**Annotated element entries**
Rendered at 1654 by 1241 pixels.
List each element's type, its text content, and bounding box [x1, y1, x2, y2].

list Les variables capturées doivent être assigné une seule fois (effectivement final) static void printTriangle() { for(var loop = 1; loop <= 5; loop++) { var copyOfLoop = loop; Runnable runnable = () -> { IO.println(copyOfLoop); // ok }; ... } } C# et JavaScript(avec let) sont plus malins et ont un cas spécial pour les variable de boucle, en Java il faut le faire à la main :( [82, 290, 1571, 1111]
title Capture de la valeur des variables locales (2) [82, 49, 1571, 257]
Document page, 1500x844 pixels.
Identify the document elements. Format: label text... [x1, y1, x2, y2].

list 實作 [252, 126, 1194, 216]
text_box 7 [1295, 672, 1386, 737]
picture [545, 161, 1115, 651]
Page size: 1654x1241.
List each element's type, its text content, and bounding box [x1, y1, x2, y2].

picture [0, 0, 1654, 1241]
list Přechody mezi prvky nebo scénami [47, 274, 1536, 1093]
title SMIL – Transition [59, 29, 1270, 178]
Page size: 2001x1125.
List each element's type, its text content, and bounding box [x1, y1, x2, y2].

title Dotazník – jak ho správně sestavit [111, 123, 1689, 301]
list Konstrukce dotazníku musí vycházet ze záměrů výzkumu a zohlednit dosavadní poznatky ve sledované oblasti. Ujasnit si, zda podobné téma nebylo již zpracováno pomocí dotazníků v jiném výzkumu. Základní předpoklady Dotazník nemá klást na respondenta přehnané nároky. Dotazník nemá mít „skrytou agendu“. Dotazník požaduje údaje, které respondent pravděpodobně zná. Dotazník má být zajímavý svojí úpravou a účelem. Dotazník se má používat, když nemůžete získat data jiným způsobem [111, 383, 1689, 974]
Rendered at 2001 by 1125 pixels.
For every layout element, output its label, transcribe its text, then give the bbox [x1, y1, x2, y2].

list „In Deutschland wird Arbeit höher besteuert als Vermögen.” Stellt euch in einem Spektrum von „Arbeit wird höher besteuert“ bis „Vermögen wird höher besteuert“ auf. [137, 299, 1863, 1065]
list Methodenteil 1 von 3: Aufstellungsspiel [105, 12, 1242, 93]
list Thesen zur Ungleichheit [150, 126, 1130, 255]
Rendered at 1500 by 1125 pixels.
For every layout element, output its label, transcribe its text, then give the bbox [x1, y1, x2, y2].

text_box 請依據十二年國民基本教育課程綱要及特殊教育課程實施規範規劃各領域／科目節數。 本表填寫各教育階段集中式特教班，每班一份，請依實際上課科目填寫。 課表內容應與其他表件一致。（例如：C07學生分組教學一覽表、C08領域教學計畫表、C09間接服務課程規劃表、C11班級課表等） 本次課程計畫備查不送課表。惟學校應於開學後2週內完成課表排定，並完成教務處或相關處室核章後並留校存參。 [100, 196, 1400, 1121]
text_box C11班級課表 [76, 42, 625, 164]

**Problem to work on**
Please render every line of the items above as a Markdown table with the columns No. and Line, numbering the rows in order and leaving out blank lines.

**Answer to the exercise**
| No. | Line |
|---|---|
| 1 | Rendered at 1654 by 1241 pixels. |
| 2 | List each element's type, its text content, and bounding box [x1, y1, x2, y2]. |
| 3 | list Les variables capturées doivent être assigné une seule fois (effectivement final) static void printTriangle() { for(var loop = 1; loop <= 5; loop++) { var copyOfLoop = loop; Runnable runnable = () -> { IO.println(copyOfLoop); // ok }; ... } } C# et JavaScript(avec let) sont plus malins et ont un cas spécial pour les variable de boucle, en Java il faut le faire à la main :( [82, 290, 1571, 1111] |
| 4 | title Capture de la valeur des variables locales (2) [82, 49, 1571, 257] |
| 5 | Document page, 1500x844 pixels. |
| 6 | Identify the document elements. Format: label text... [x1, y1, x2, y2]. |
| 7 | list 實作 [252, 126, 1194, 216] |
| 8 | text_box 7 [1295, 672, 1386, 737] |
| 9 | picture [545, 161, 1115, 651] |
| 10 | Page size: 1654x1241. |
| 11 | List each element's type, its text content, and bounding box [x1, y1, x2, y2]. |
| 12 | picture [0, 0, 1654, 1241] |
| 13 | list Přechody mezi prvky nebo scénami [47, 274, 1536, 1093] |
| 14 | title SMIL – Transition [59, 29, 1270, 178] |
| 15 | Page size: 2001x1125. |
| 16 | List each element's type, its text content, and bounding box [x1, y1, x2, y2]. |
| 17 | title Dotazník – jak ho správně sestavit [111, 123, 1689, 301] |
| 18 | list Konstrukce dotazníku musí vycházet ze záměrů výzkumu a zohlednit dosavadní poznatky ve sledované oblasti. Ujasnit si, zda podobné téma nebylo již zpracováno pomocí dotazníků v jiném výzkumu. Základní předpoklady Dotazník nemá klást na respondenta přehnané nároky. Dotazník nemá mít „skrytou agendu“. Dotazník požaduje údaje, které respondent pravděpodobně zná. Dotazník má být zajímavý svojí úpravou a účelem. Dotazník se má používat, když nemůžete získat data jiným způsobem [111, 383, 1689, 974] |
| 19 | Rendered at 2001 by 1125 pixels. |
| 20 | For every layout element, output its label, transcribe its text, then give the bbox [x1, y1, x2, y2]. |
| 21 | list „In Deutschland wird Arbeit höher besteuert als Vermögen.” Stellt euch in einem Spektrum von „Arbeit wird höher besteuert“ bis „Vermögen wird höher besteuert“ auf. [137, 299, 1863, 1065] |
| 22 | list Methodenteil 1 von 3: Aufstellungsspiel [105, 12, 1242, 93] |
| 23 | list Thesen zur Ungleichheit [150, 126, 1130, 255] |
| 24 | Rendered at 1500 by 1125 pixels. |
| 25 | For every layout element, output its label, transcribe its text, then give the bbox [x1, y1, x2, y2]. |
| 26 | text_box 請依據十二年國民基本教育課程綱要及特殊教育課程實施規範規劃各領域／科目節數。 本表填寫各教育階段集中式特教班，每班一份，請依實際上課科目填寫。 課表內容應與其他表件一致。（例如：C07學生分組教學一覽表、C08領域教學計畫表、C09間接服務課程規劃表、C11班級課表等） 本次課程計畫備查不送課表。惟學校應於開學後2週內完成課表排定，並完成教務處或相關處室核章後並留校存參。 [100, 196, 1400, 1121] |
| 27 | text_box C11班級課表 [76, 42, 625, 164] |